## DATA PROVIDED
++++
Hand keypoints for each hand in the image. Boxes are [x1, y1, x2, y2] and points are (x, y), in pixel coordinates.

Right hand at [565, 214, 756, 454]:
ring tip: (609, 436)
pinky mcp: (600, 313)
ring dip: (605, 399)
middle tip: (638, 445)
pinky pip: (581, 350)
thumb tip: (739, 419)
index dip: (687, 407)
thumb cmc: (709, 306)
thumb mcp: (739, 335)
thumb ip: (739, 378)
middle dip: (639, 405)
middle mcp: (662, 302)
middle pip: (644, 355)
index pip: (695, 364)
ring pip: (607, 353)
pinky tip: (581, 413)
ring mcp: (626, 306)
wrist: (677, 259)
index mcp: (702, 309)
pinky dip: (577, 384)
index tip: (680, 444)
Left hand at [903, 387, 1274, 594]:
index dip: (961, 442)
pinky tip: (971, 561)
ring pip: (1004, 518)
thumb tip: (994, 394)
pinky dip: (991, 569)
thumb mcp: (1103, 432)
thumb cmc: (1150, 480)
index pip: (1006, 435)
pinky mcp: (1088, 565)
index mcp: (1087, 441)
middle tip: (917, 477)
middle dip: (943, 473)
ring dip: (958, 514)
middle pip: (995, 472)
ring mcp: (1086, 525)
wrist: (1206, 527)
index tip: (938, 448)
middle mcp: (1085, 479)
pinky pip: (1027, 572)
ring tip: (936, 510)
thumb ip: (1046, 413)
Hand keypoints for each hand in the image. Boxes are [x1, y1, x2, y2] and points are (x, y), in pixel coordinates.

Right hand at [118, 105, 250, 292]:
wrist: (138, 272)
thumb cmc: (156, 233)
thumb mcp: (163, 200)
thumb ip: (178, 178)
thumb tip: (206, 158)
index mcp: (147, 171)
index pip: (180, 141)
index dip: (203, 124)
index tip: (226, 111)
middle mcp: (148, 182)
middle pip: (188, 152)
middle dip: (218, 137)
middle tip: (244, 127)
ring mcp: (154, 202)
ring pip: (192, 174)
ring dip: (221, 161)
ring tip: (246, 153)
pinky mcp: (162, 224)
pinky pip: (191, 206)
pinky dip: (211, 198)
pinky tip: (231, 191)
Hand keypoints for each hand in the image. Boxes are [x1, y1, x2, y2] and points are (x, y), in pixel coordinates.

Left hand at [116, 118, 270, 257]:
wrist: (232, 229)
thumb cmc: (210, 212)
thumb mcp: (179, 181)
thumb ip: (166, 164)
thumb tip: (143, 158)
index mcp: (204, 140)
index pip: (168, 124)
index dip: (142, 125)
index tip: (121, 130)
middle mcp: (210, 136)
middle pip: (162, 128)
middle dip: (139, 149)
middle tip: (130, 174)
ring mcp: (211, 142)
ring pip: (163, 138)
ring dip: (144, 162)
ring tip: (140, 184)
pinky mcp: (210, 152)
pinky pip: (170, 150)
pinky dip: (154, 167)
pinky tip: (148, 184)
++++
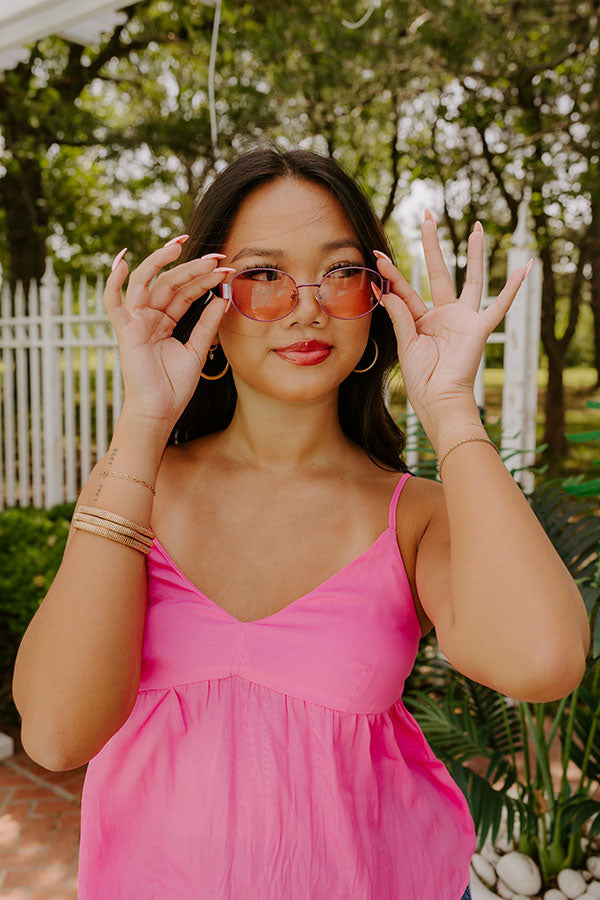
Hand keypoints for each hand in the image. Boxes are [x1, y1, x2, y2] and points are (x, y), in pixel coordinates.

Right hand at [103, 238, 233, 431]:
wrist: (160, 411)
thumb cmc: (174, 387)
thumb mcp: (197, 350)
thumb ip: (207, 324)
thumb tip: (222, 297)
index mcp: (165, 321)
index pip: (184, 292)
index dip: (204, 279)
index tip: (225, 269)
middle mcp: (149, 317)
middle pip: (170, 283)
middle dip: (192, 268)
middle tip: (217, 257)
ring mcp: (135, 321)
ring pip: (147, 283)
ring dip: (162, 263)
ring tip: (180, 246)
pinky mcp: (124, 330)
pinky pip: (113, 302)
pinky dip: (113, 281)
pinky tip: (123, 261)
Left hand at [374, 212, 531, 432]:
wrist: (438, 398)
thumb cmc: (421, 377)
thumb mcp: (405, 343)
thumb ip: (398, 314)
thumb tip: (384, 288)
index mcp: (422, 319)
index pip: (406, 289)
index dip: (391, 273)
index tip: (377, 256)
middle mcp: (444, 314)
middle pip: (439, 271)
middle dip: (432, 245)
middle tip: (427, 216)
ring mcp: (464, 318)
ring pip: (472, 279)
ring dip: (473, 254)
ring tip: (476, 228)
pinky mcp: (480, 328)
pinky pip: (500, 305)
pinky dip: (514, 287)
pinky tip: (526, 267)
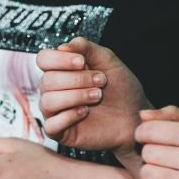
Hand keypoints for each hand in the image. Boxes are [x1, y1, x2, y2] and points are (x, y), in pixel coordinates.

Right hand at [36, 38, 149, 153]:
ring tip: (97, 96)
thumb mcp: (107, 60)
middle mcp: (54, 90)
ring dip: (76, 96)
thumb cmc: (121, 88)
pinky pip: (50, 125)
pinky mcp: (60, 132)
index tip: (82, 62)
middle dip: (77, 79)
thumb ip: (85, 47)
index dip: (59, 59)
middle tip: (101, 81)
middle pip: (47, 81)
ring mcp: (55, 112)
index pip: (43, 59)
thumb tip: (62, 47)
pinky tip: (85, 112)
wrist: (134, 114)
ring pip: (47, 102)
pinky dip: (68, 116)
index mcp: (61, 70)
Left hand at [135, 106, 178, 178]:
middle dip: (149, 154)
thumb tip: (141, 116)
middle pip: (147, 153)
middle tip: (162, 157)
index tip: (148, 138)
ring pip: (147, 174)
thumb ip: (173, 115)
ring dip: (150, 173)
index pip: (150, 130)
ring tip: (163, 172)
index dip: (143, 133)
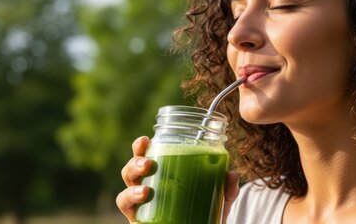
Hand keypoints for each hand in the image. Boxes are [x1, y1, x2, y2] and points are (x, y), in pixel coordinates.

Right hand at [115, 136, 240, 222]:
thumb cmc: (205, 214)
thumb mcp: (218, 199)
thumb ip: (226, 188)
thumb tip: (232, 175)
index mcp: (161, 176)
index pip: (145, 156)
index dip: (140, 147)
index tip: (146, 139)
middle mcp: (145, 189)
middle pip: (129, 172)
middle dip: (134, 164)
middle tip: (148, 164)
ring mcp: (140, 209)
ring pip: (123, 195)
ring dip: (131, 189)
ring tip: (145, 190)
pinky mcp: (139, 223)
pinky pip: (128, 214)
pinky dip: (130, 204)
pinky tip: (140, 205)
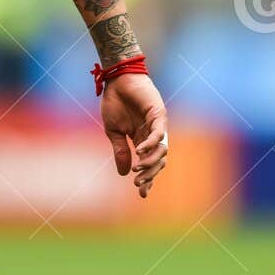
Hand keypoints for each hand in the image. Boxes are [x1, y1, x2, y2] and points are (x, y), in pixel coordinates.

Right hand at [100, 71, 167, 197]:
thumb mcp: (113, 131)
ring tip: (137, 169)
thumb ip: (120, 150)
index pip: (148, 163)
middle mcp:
++++
Of all the entries above, retype exactly the lines from the line with "thumb ip: (166, 164)" to the line with "pinky tip: (148, 184)", both included, and no others.

thumb ip: (166, 164)
thumb tip: (143, 158)
index mcp: (204, 140)
index pip: (168, 124)
index dip: (142, 125)
index tip: (121, 130)
middle mcp: (210, 136)
middle pip: (162, 128)
middle dip: (139, 149)
middle tip: (130, 174)
ring mcp: (211, 142)
ring pip: (163, 138)
ring dip: (144, 162)
ring tip: (140, 184)
pinky mcp: (210, 152)
pinky pip: (170, 150)
pinky dip: (154, 167)
pinky tip: (148, 184)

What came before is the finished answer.